Dodds is vice-chair of the All Party Parliamentary Flag Group. He was appointed to the Privy Council of the United Kingdom on 9 June 2010, when he entered Westminster after the general election as the new party leader in parliament.
In a Westminster debate on the issue of governance in association football, Dodds highlighted that footballers born in Northern Ireland often opt to play for the Republic of Ireland national football team instead, saying "action needs to be taken to stop the haemorrhaging of talent from Northern Ireland".
12 July 2013 injury
At the Twelfth of July 2013 Orange order parades, Dodds was knocked unconscious at Woodvale Avenue in the Greater Shankill area of North Belfast by a brick thrown by fellow Ulster loyalists rioting against Police Service of Northern Ireland roadblocks. The violence broke out following the decision by the Parades Commission to bar Orangemen from walking past the Irish republican Ardoyne area. Dodds had been expelled from the House of Commons chamber for using unparliamentary language by Speaker John Bercow on 10 July 2013, after Dodds had refused to withdraw his accusation that the Conservative Secretary of State for Northern Ireland Theresa Villiers was being "deliberately deceptive" in answering questions about her powers in respect of what he called the "outrageous" Parades Commission ruling.
Dodds said that the 2017 general election had "done more to maximise our influence" as it led to the DUP supporting a Conservative minority government. Arlene Foster together with Dodds set up the 'confidence-and-supply deal' with the Conservative Government; but relations with Theresa May have not always been smooth. Dodds opposed any attempts from the Republic of Ireland for 'annexation' of the north, and rejected the Brussels "Backstop option", stating it was tantamount to a surrender of sovereignty.

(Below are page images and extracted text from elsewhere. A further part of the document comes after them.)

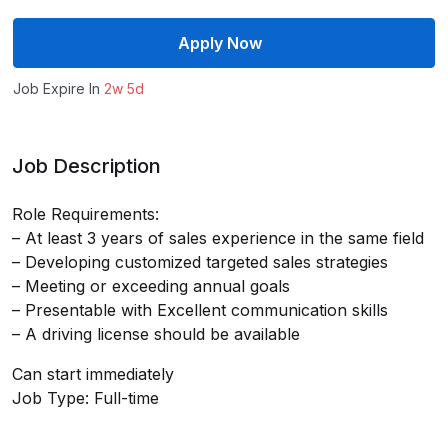
Apply Now
Job Expire In
2w 5d
Job Description
Role Requirements:
– At least 3 years of sales experience in the same field
– Developing customized targeted sales strategies
– Meeting or exceeding annual goals
– Presentable with Excellent communication skills
– A driving license should be available
Can start immediately
Job Type: Full-time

In January 2018, the Renewable Heat Incentive scandal made Dodds even more important to the government in Westminster, because the collapse of the Executive for the first time since 2002, was met with a deal for an extra £1 billion in funding for Northern Ireland. In June 2018, Dodds stated that "anything that would diminish the Union of the United Kingdom would be a clear red line for us."